BERT pre-training and finetuningFootnote

https://arxiv.org/abs/2009.04968.

4 Result and Discussion

At the current stage, the design and implementation of the initial steps of global platform is finalized. Contract annotations based on NLP techniques is a tedious but necessary work for the accuracy of our results. The CUAD dataset that is being used now, contains contracts from all legal domains. As an initial experiment, the entire dataset is used as a whole. While proceeding forward, a minor filtering process has to be performed on the dataset for the selection of only supply chain related contracts. The next step is the finalization of pre-training and fine tuning of BERT on the comprehensive annotated dataset and test it on the contracts provided by the Supply Ledger project’s stakeholders.

An initial implementation of BERT for the CUAD dataset has been tried. Figure 7 shows the precision-recall curve obtained for BERT implementation using CUAD dataset. This experiment is carried out as a Question Answering task based on the CUAD dataset structure.

The research is in its initial phase and further experiment with NER on the contract dataset is planned to compare the performance of Question Answering Task and NER for opting best method.
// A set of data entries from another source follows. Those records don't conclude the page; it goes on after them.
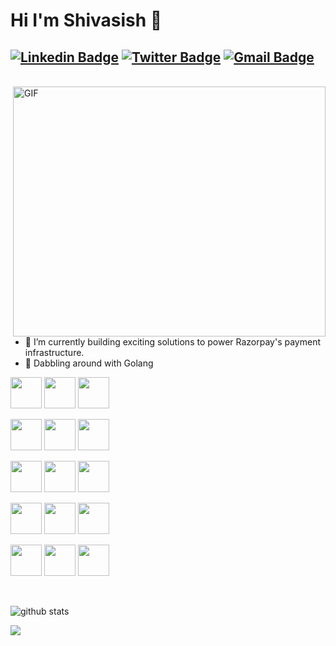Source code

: # Hi I'm Shivasish 👋
[![Linkedin Badge](https://img.shields.io/badge/--blue?style=flat&logo=Linkedin&logoColor=white&link=https://www.linkedin.com/in/shivasish-das-b977a965/)](https://www.linkedin.com/in/shivasish-das-b977a965/)
[![Twitter Badge](https://img.shields.io/badge/-1ca0f1?style=flat&labelColor=1ca0f1&logo=twitter&logoColor=white&link=https://twitter.com/bravestleo)](https://twitter.com/bravestleo)
[![Gmail Badge](https://img.shields.io/badge/-c14438?style=flat&logo=Gmail&logoColor=white&link=mailto:shivasish.dd@gmail.com)](mailto:shivasish.dd@gmail.com)
---
<br>

<img align="right" alt="GIF" width="500" height="400" src="https://i.pinimg.com/originals/e4/26/70/e426702edf874b181aced1e2fa5c6cde.gif" />

- 🔭 I’m currently building exciting solutions to power Razorpay's payment infrastructure.
- 🌱 Dabbling around with Golang

<code><a><img height="50" src="https://www.vectorlogo.zone/logos/java/java-ar21.svg"></a></code>
<code><a><img height="50" src="https://www.vectorlogo.zone/logos/golang/golang-ar21.svg"></a></code>
<code><a><img height="50" src="https://www.vectorlogo.zone/logos/python/python-official.svg"></a></code>

<code><a><img height="50" src="https://www.vectorlogo.zone/logos/amazon_aws/amazon_aws-ar21.svg"></a></code>
<code><a><img height="50" src="https://www.vectorlogo.zone/logos/docker/docker-official.svg"></a></code>
<code><a><img height="50" src="https://www.vectorlogo.zone/logos/kubernetes/kubernetes-ar21.svg"></a></code>

<code><a><img height="50" src="https://www.vectorlogo.zone/logos/mysql/mysql-official.svg"></a></code>
<code><a><img height="50" src="https://www.vectorlogo.zone/logos/snowflake/snowflake-ar21.svg"></a></code>
<code><a><img height="50" src="https://www.vectorlogo.zone/logos/apache_kafka/apache_kafka-ar21.svg"></a></code>

<code><a><img height="50" src="https://www.vectorlogo.zone/logos/redis/redis-official.svg"></a></code>
<code><a><img height="50" src="https://www.vectorlogo.zone/logos/consulio/consulio-ar21.svg"></a></code>
<code><a><img height="50" src="https://www.vectorlogo.zone/logos/elastic/elastic-ar21.svg"></a></code>

<code><a><img height="50" src="https://www.vectorlogo.zone/logos/prometheusio/prometheusio-ar21.svg"></a></code>
<code><a><img height="50" src="https://www.vectorlogo.zone/logos/opentracingio/opentracingio-ar21.svg"></a></code>
<code><a><img height="50" src="https://www.vectorlogo.zone/logos/pagerduty/pagerduty-ar21.svg"></a></code>

<br>

![github stats](https://github-readme-stats.vercel.app/api?username=shivasishdas&show_icons=true&line_height=30)

<a href="https://github.com/shivasishdas">
  <img src="https://komarev.com/ghpvc/?username=shivasishdas&style=flat-square" />
</a>

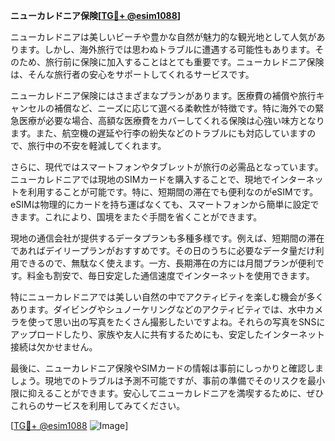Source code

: **ニューカレドニア保険[[TG💪+ @esim1088](https://t.me/s/esim1088)]**

ニューカレドニアは美しいビーチや豊かな自然が魅力的な観光地として人気があります。しかし、海外旅行では思わぬトラブルに遭遇する可能性もあります。そのため、旅行前に保険に加入することはとても重要です。ニューカレドニア保険は、そんな旅行者の安心をサポートしてくれるサービスです。

ニューカレドニア保険にはさまざまなプランがあります。医療費の補償や旅行キャンセルの補償など、ニーズに応じて選べる柔軟性が特徴です。特に海外での緊急医療が必要な場合、高額な医療費をカバーしてくれる保険は心強い味方となります。また、航空機の遅延や行李の紛失などのトラブルにも対応していますので、旅行中の不安を軽減してくれます。

さらに、現代ではスマートフォンやタブレットが旅行の必需品となっています。ニューカレドニアでは現地のSIMカードを購入することで、現地でインターネットを利用することが可能です。特に、短期間の滞在でも便利なのがeSIMです。eSIMは物理的にカードを持ち運ばなくても、スマートフォンから簡単に設定できます。これにより、国境をまたぐ手間を省くことができます。

現地の通信会社が提供するデータプランも多種多様です。例えば、短期間の滞在であればデイリープランがおすすめです。その日のうちに必要なデータ量だけ利用できるので、無駄なく使えます。一方、長期滞在の方には月間プランが便利です。料金も割安で、毎日安定した通信速度でインターネットを使用できます。

特にニューカレドニアでは美しい自然の中でアクティビティを楽しむ機会が多くあります。ダイビングやシュノーケリングなどのアクティビティでは、水中カメラを使って思い出の写真をたくさん撮影したいですよね。それらの写真をSNSにアップロードしたり、家族や友人に共有するためにも、安定したインターネット接続は欠かせません。

最後に、ニューカレドニア保険やSIMカードの情報は事前にしっかりと確認しましょう。現地でのトラブルは予測不可能ですが、事前の準備でそのリスクを最小限に抑えることができます。安心してニューカレドニアを満喫するために、ぜひこれらのサービスを利用してみてください。

[[TG💪+ @esim1088](https://t.me/s/esim1088) ![Image](https://i.postimg.cc/Y0z9fWf4/image.png)]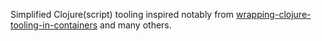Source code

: Simplified Clojure(script) tooling inspired notably from [wrapping-clojure-tooling-in-containers](https://github.com/markmandel/wrapping-clojure-tooling-in-containers) and many others.
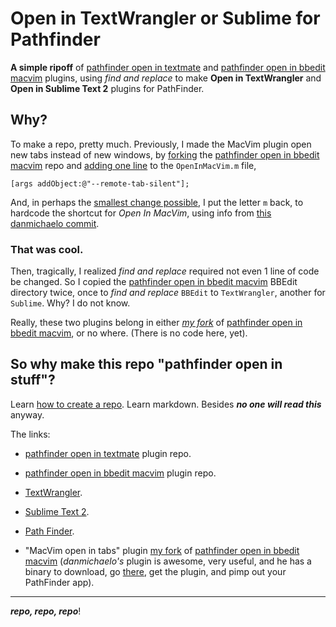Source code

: # Open in TextWrangler or Sublime for Pathfinder #

__A simple ripoff__ of [pathfinder open in textmate](https://github.com/orta/pathfinder_open_in_textmate) and [pathfinder open in bbedit macvim](https://github.com/danmichaelo/pathfinder_open_in_bbedit_macvim) plugins, using _find and replace_ to make __Open in TextWrangler__ and __Open in Sublime Text 2__ plugins for PathFinder.

Why?
---
To make a repo, pretty much. Previously, I made the MacVim plugin open new tabs instead of new windows, by [forking](https://github.com/Angles/pathfinder_open_in_bbedit_macvim) the [pathfinder open in bbedit macvim](https://github.com/danmichaelo/pathfinder_open_in_bbedit_macvim) repo and [adding one line](https://github.com/Angles/pathfinder_open_in_bbedit_macvim/commit/65fe032c439528296356ecce0966c7b2d38ba66c) to the `OpenInMacVim.m` file,

    [args addObject:@"--remote-tab-silent"];

And, in perhaps the [smallest change possible](https://github.com/Angles/pathfinder_open_in_bbedit_macvim/commit/4769350eeffe3c299baebcea049d9ef0f03240a1), I put the letter  `m`  back, to hardcode the shortcut for _Open In MacVim_, using info from [this danmichaelo commit](https://github.com/danmichaelo/pathfinder_open_in_bbedit_macvim/commit/cf77f9f58769e767dc589e4dfe5876c1c258f0cb#macvim/OpenInMacVim.m).

### That was cool.

Then, tragically, I realized _find and replace_ required not even 1 line of code be changed. So I copied the [pathfinder open in bbedit macvim](https://github.com/danmichaelo/pathfinder_open_in_bbedit_macvim) BBEdit directory twice, once to _find and replace_ `BBEdit` to `TextWrangler`, another for `Sublime`. Why? I do not know.

Really, these two plugins belong in either [_my fork_](https://github.com/Angles/pathfinder_open_in_bbedit_macvim) of [pathfinder open in bbedit macvim](https://github.com/danmichaelo/pathfinder_open_in_bbedit_macvim), or no where. (There is no code here, yet).

So why make this repo "pathfinder open in stuff"?
---------
Learn [how to create a repo](https://help.github.com/articles/create-a-repo). Learn markdown. Besides ___no one will read this___ anyway.

The links:

   * [pathfinder open in textmate](https://github.com/orta/pathfinder_open_in_textmate) plugin repo.

  * [pathfinder open in bbedit macvim](https://github.com/danmichaelo/pathfinder_open_in_bbedit_macvim) plugin repo.

  * [TextWrangler](http://www.barebones.com/products/TextWrangler/).

  * [Sublime Text 2](http://www.sublimetext.com/).

  * [Path Finder](http://www.cocoatech.com/).

  * "MacVim open in tabs" plugin [my fork](https://github.com/Angles/pathfinder_open_in_bbedit_macvim) of [pathfinder open in bbedit macvim](https://github.com/danmichaelo/pathfinder_open_in_bbedit_macvim) (_danmichaelo's_ plugin is awesome, very useful, and he has a binary to download, go [there](https://github.com/danmichaelo/pathfinder_open_in_bbedit_macvim), get the plugin, and pimp out your PathFinder app).

---
___repo, repo, repo___!

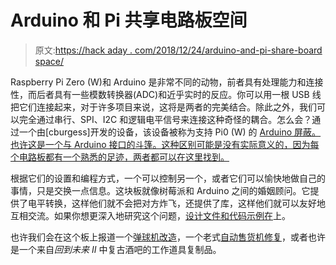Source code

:# Arduino 和 Pi 共享电路板空间

> 原文:[https://hack aday . com/2018/12/24/arduino-and-pi-share-board space/](https://hackaday.com/2018/12/24/arduino-and-pi-share-boardspace/)

Raspberry Pi Zero (W)和 Arduino 是非常不同的动物，前者具有处理能力和连接性，而后者具有一些模数转换器(ADC)和近乎实时的反应。你可以用一根 USB 线把它们连接起来，对于许多项目来说，这将是两者的完美结合。除此之外，我们可以完全通过串行、SPI、I2C 和逻辑电平信号来连接这种奇怪的耦合。怎么会？通过一个由[cburgess]开发的设备，该设备被称为支持 Pi0 (W) 的 [Arduino 屏蔽。也许这是一个与 Arduino 接口的斗篷。这种区别可能是没有实际意义的，因为每个电路板都有一个熟悉的足迹，两者都可以在这里找到。](https://www.tindie.com/products/cburgess129/raspberry-pi-zero-w-shield-for-arduino/)

根据它们的设置和编程方式，一个可以控制另一个，或者它们可以愉快地做自己的事情，只是交换一点信息。这块板就像树莓派和 Arduino 之间的婚姻顾问。它提供了电平转换，这样他们就不会把对方炸飞，还提供了库，这样他们就可以友好地互相交流。如果你想更深入地研究这个问题，[设计文件和代码示例在](https://github.com/cburgess5294/BurgessWorld/tree/master/Raspberry%20Pi%20Shield%20for%20Arduino)上。

也许我们会在这个板上报道一个[弹球机改造](https://hackaday.com/2018/07/13/mademoiselle-pinball-table-gets-rock-n-roll-makeover/)，一个老式[自动售货机修复](https://hackaday.com/2017/04/30/vintage-vending-machine-makes-the-perfect-gift/)，或者也许是一个来自*回到未来 II* 中复古酒吧的工作道具复制品。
The main attraction of Transformer models such as BERT is that the processing of inputs is not sequential. As the name indicates, BERT reads the inputs bidirectionally, i.e., the reading of entire sequence is performed at once. This feature allows them to parallelize and scale the processing compared to other models. Thus, Transformers can learn the context of the text deeper, and hence, the perform much better compared to other deep learning techniques. This is the reason behind the selection of BERT model for this research.

Fig. 7.
figure 7

Precision-recall curve

Next phase of the research is the implementation of Smart Contracts based on the best results obtained from the entity identification and extraction. This will allow the SCM to recommend best Smart Contract template for supply chain related natural language contracts and thus make the entire job easier, cheap, and efficient.

5 Conclusion

Smart Contracts are an essential part for blockchain based Supply Chains. These are computer programs that are executed automatically when preconditions are verified. This paper has discussed the characteristics and lifecycle of Smart Contracts and their importance for modern Supply Chain management. The conversion of normal contracts in Supply Chain to Smart Contracts makes the execution of blockchain based Supply Chains more efficient and safer. For contract automation process, entity extraction technique is designed and implemented from annotated contracts dataset using Bidirectional Encoder Representations from Transformers (BERT) approach. The CUAD dataset of 510 different contracts is used in this research and the clauses are identified using the Question Answering task of NLP. We are planning further implementation using NER task on the contract dataset and compare the result to opt the better method. Our next focus is on conversion of the contracts to Smart Contracts based on the extracted clauses. The automated selection and recommendation of best Smart Contract template corresponding to a particular supply chain contract will make the block chain process much easier and cost effective.